Please write out every line of text in the records below without any changes, leaving the pictures out of your answer.
━━━ Records to use ━━━
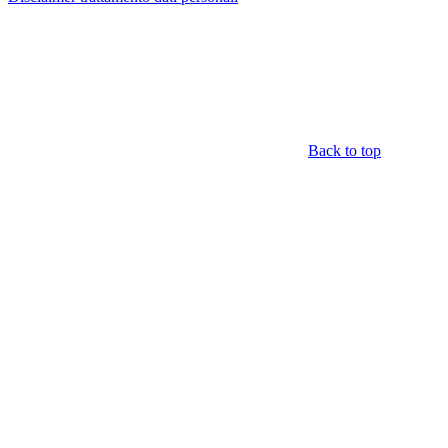
Back to top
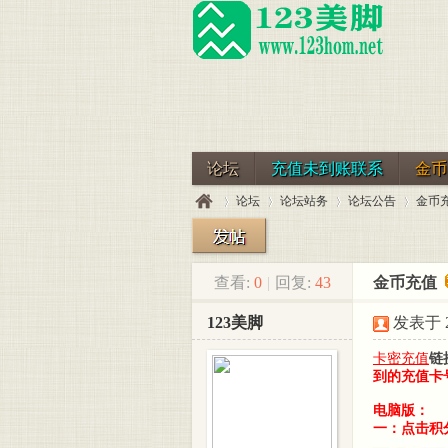
论坛
充值未到账联系
金币
论坛
论坛站务
论坛公告
金币
查看:
0
|
回复:
43
金币充值
123
»
›
›
›
123美脚
发表于 20
卡密充值
链
到的充值卡
电脑版：
一：点击积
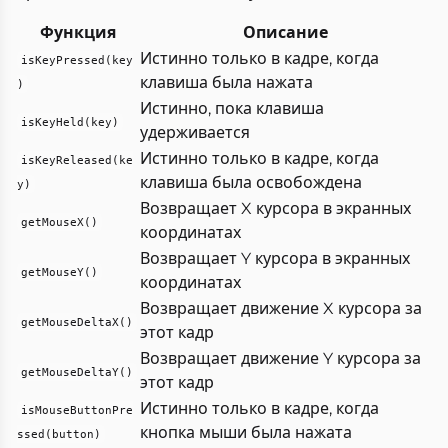
Функция
Описание
Истинно только в кадре, когда
isKeyPressed(key
клавиша была нажата
)
Истинно, пока клавиша
isKeyHeld(key)
удерживается
Истинно только в кадре, когда
isKeyReleased(ke
клавиша была освобождена
y)
Возвращает X курсора в экранных
getMouseX()
координатах
Возвращает Y курсора в экранных
getMouseY()
координатах
Возвращает движение X курсора за
getMouseDeltaX()
этот кадр
Возвращает движение Y курсора за
getMouseDeltaY()
этот кадр
Истинно только в кадре, когда
isMouseButtonPre
кнопка мыши была нажата
ssed(button)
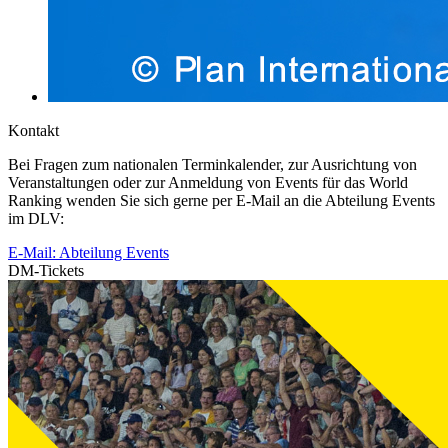
Kontakt
Bei Fragen zum nationalen Terminkalender, zur Ausrichtung von
Veranstaltungen oder zur Anmeldung von Events für das World
Ranking wenden Sie sich gerne per E-Mail an die Abteilung Events
im DLV:
E-Mail: Abteilung Events
DM-Tickets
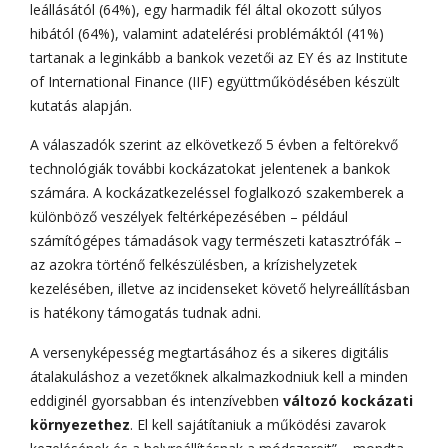
leállásától (64%), egy harmadik fél által okozott súlyos
hibától (64%), valamint adatelérési problémáktól (41%)
tartanak a leginkább a bankok vezetői az EY és az Institute
of International Finance (IIF) együttműködésében készült
kutatás alapján.
A válaszadók szerint az elkövetkező 5 évben a feltörekvő
technológiák további kockázatokat jelentenek a bankok
számára. A kockázatkezeléssel foglalkozó szakemberek a
különböző veszélyek feltérképezésében – például
számítógépes támadások vagy természeti katasztrófák –
az azokra történő felkészülésben, a krízishelyzetek
kezelésében, illetve az incidenseket követő helyreállításban
is hatékony támogatás tudnak adni.
A versenyképesség megtartásához és a sikeres digitális
átalakuláshoz a vezetőknek alkalmazkodniuk kell a minden
eddiginél gyorsabban és intenzívebben
változó kockázati
környezethez
. El kell sajátítaniuk a működési zavarok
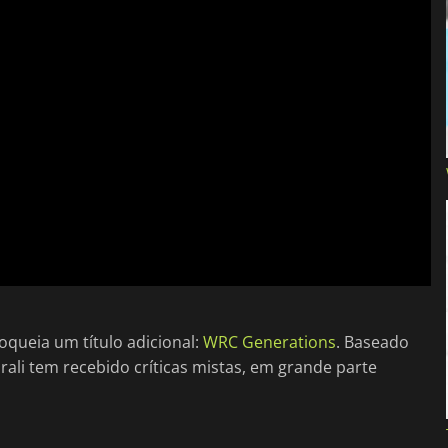
loqueia um título adicional:
WRC Generations
. Baseado
ali tem recebido críticas mistas, em grande parte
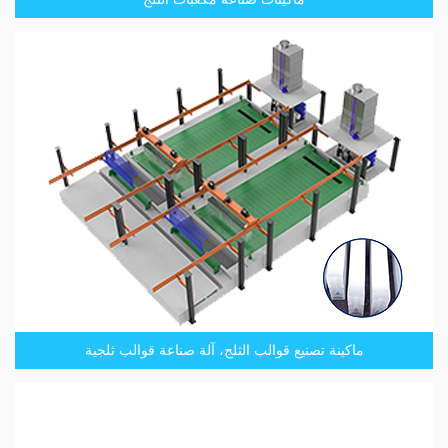
ماكينة تصنيع قوالب الثلج، آلة صناعة قوالب ثلجية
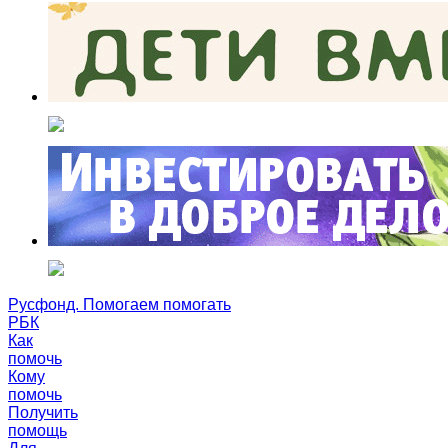
Русфонд. Помогаем помогать
РБК
Как
помочь
Кому
помочь
Получить
помощь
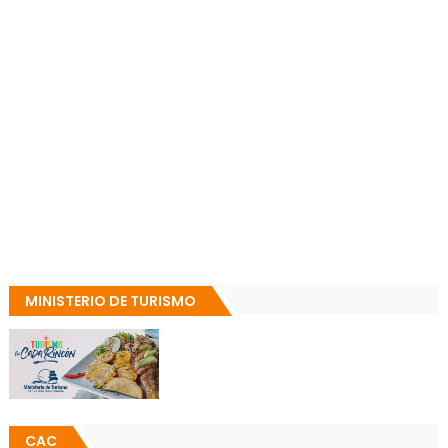
MINISTERIO DE TURISMO
CAC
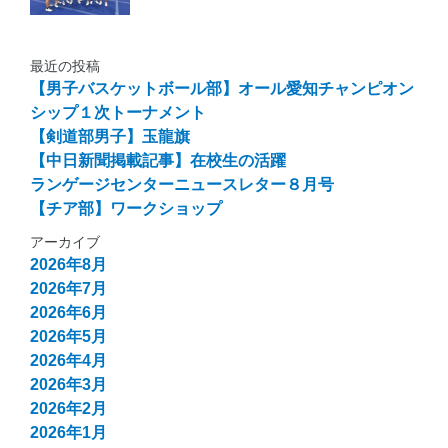
最近の投稿
【男子バスケットボール部】オール愛知チャンピオン
シップ１次トーナメント
【剣道部男子】玉龍旗
【中日新聞掲載記事】在校生の活躍
ランゲージセンターニュースレター８月号
【チア部】ワークショップ
アーカイブ
2026年8月
2026年7月
2026年6月
2026年5月
2026年4月
2026年3月
2026年2月
2026年1月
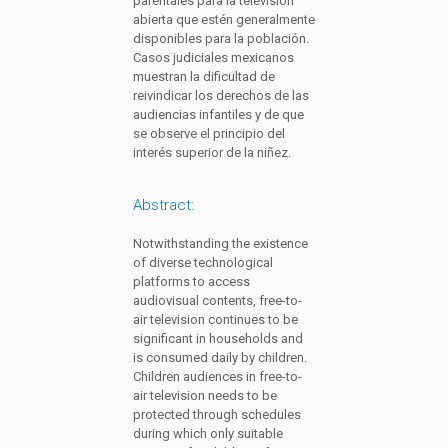
parentales para la televisión
abierta que estén generalmente
disponibles para la población.
Casos judiciales mexicanos
muestran la dificultad de
reivindicar los derechos de las
audiencias infantiles y de que
se observe el principio del
interés superior de la niñez.
Abstract:
Notwithstanding the existence
of diverse technological
platforms to access
audiovisual contents, free-to-
air television continues to be
significant in households and
is consumed daily by children.
Children audiences in free-to-
air television needs to be
protected through schedules
during which only suitable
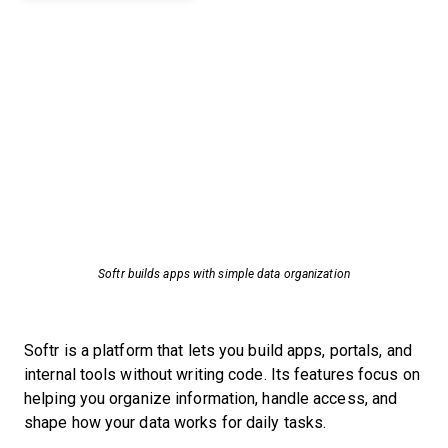
Softr builds apps with simple data organization
Softr is a platform that lets you build apps, portals, and
internal tools without writing code. Its features focus on
helping you organize information, handle access, and
shape how your data works for daily tasks.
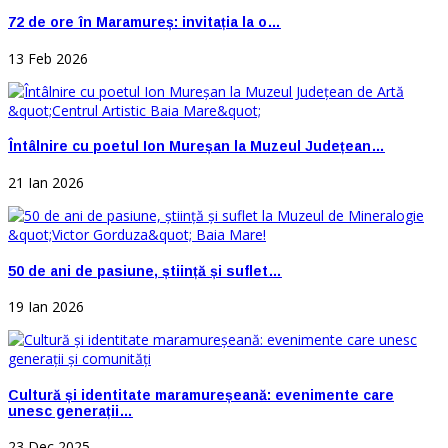
72 de ore în Maramureș: invitația la o…
13 Feb 2026
Întâlnire cu poetul Ion Mureșan la Muzeul Județean…
21 Ian 2026
50 de ani de pasiune, știință și suflet…
19 Ian 2026
Cultură și identitate maramureșeană: evenimente care
unesc generații…
23 Dec 2025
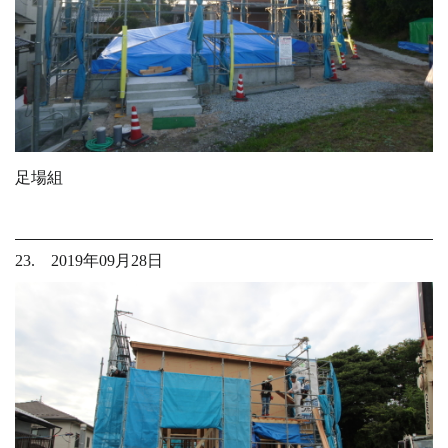
足場組
23. 2019年09月28日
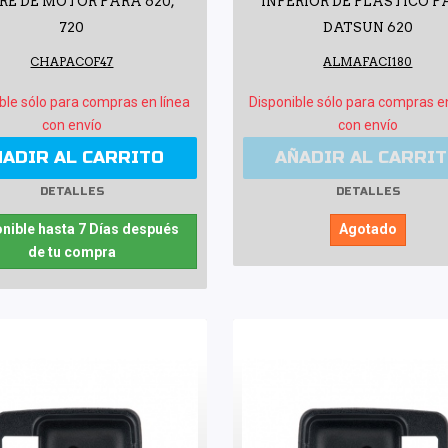
RE DE MOTOR PARA 620,
INFERIOR DE PLÁSTICO 
720
DATSUN 620
CHAPACOF47
ALMAFACI180
ble sólo para compras en línea
Disponible sólo para compras e
con envío
con envío
ÑADIR AL CARRITO
AÑADIR AL CARRI
DETALLES
DETALLES
nible hasta 7 Días después
Agotado
de tu compra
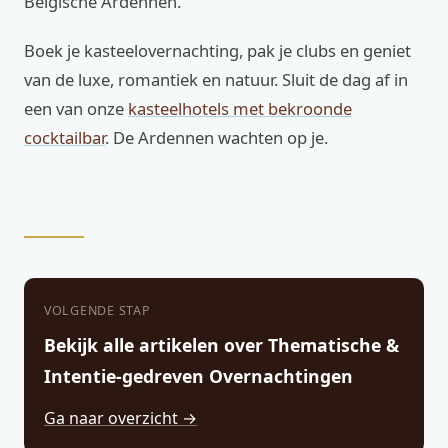
Belgische Ardennen.
Boek je kasteelovernachting, pak je clubs en geniet
van de luxe, romantiek en natuur. Sluit de dag af in
een van onze
kasteelhotels met bekroonde
cocktailbar
. De Ardennen wachten op je.
VOLGENDE STAP
Bekijk alle artikelen over Thematische &
Intentie-gedreven Overnachtingen
Ga naar overzicht →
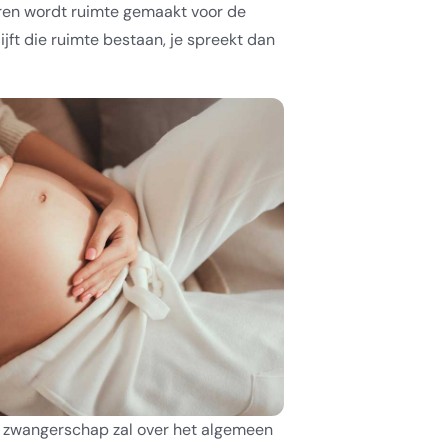
ren wordt ruimte gemaakt voor de
ijft die ruimte bestaan, je spreekt dan
 zwangerschap zal over het algemeen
━━━
__Answer__.
Back to top
论坛
充值未到账联系
金币
论坛
论坛站务
论坛公告
金币
查看:
0
|
回复:
43
金币充值
123
»
›
›
›
123美脚
发表于 20
卡密充值
链
到的充值卡
电脑版：
一：点击积
Функция
Описание
Истинно только в кадре, когда
isKeyPressed(key
клавиша была нажата
)
Истинно, пока клавиша
isKeyHeld(key)
удерживается
Истинно только в кадре, когда
isKeyReleased(ke
клавиша была освобождена
y)
Возвращает X курсора в экранных
getMouseX()
координатах
Возвращает Y курсора в экранных
getMouseY()
координатах
Возвращает движение X курсора за
getMouseDeltaX()
этот кадр
Возвращает движение Y курсора за
getMouseDeltaY()
этот кадр
Истинно только в кадре, когда
isMouseButtonPre
кнопка мыши была нажата
ssed(button)
Kontakt
Bei Fragen zum nationalen Terminkalender, zur Ausrichtung von
Veranstaltungen oder zur Anmeldung von Events für das World
Ranking wenden Sie sich gerne per E-Mail an die Abteilung Events
im DLV:
E-Mail: Abteilung Events
DM-Tickets
leállásától (64%), egy harmadik fél által okozott súlyos
hibától (64%), valamint adatelérési problémáktól (41%)
tartanak a leginkább a bankok vezetői az EY és az Institute
of International Finance (IIF) együttműködésében készült
kutatás alapján.
A válaszadók szerint az elkövetkező 5 évben a feltörekvő
technológiák további kockázatokat jelentenek a bankok
számára. A kockázatkezeléssel foglalkozó szakemberek a
különböző veszélyek feltérképezésében – például
számítógépes támadások vagy természeti katasztrófák –
az azokra történő felkészülésben, a krízishelyzetek
kezelésében, illetve az incidenseket követő helyreállításban
is hatékony támogatás tudnak adni.
A versenyképesség megtartásához és a sikeres digitális
átalakuláshoz a vezetőknek alkalmazkodniuk kell a minden
eddiginél gyorsabban és intenzívebben
változó kockázati
környezethez
. El kell sajátítaniuk a működési zavarok
loqueia um título adicional:
WRC Generations
. Baseado
ali tem recebido críticas mistas, em grande parte
ماكينة تصنيع قوالب الثلج، آلة صناعة قوالب ثلجية
Русфонд. Помогаем помогать
РБК
Как
помочь
Кому
помочь
Получить
помощь
MINISTERIO DE TURISMO
CAC
最近の投稿
【男子バスケットボール部】オール愛知チャンピオン
シップ１次トーナメント
【剣道部男子】玉龍旗
【中日新聞掲載記事】在校生の活躍
ランゲージセンターニュースレター８月号
【チア部】ワークショップ
アーカイブ
2026年8月
2026年7月
2026年6月
2026年5月
2026年4月
2026年3月
2026年2月
2026年1月
parentales para la televisión
abierta que estén generalmente
disponibles para la población.
Casos judiciales mexicanos
muestran la dificultad de
reivindicar los derechos de las
audiencias infantiles y de que
se observe el principio del
interés superior de la niñez.
Abstract:
Notwithstanding the existence
of diverse technological
platforms to access
audiovisual contents, free-to-
air television continues to be
significant in households and
is consumed daily by children.
Children audiences in free-to-
air television needs to be
protected through schedules
during which only suitable
Softr builds apps with simple data organization
Softr is a platform that lets you build apps, portals, and
internal tools without writing code. Its features focus on
helping you organize information, handle access, and
shape how your data works for daily tasks.
72 de ore în Maramureș: invitația la o…
13 Feb 2026
Întâlnire cu poetul Ion Mureșan la Muzeul Județean…
21 Ian 2026
50 de ani de pasiune, știință și suflet…
19 Ian 2026
Cultură și identitate maramureșeană: evenimente care
unesc generații…
23 Dec 2025
足場組
23. 2019年09月28日
RE DE MOTOR PARA 620,
INFERIOR DE PLÁSTICO 
720
DATSUN 620
CHAPACOF47
ALMAFACI180
ble sólo para compras en línea
Disponible sólo para compras e
con envío
con envío
ÑADIR AL CARRITO
AÑADIR AL CARRI
DETALLES
DETALLES
nible hasta 7 Días después
Agotado
de tu compra
Belgische Ardennen.
Boek je kasteelovernachting, pak je clubs en geniet
van de luxe, romantiek en natuur. Sluit de dag af in
een van onze
kasteelhotels met bekroonde
cocktailbar
. De Ardennen wachten op je.
VOLGENDE STAP
Bekijk alle artikelen over Thematische &
Intentie-gedreven Overnachtingen
Ga naar overzicht →
ren wordt ruimte gemaakt voor de
ijft die ruimte bestaan, je spreekt dan
 zwangerschap zal over het algemeen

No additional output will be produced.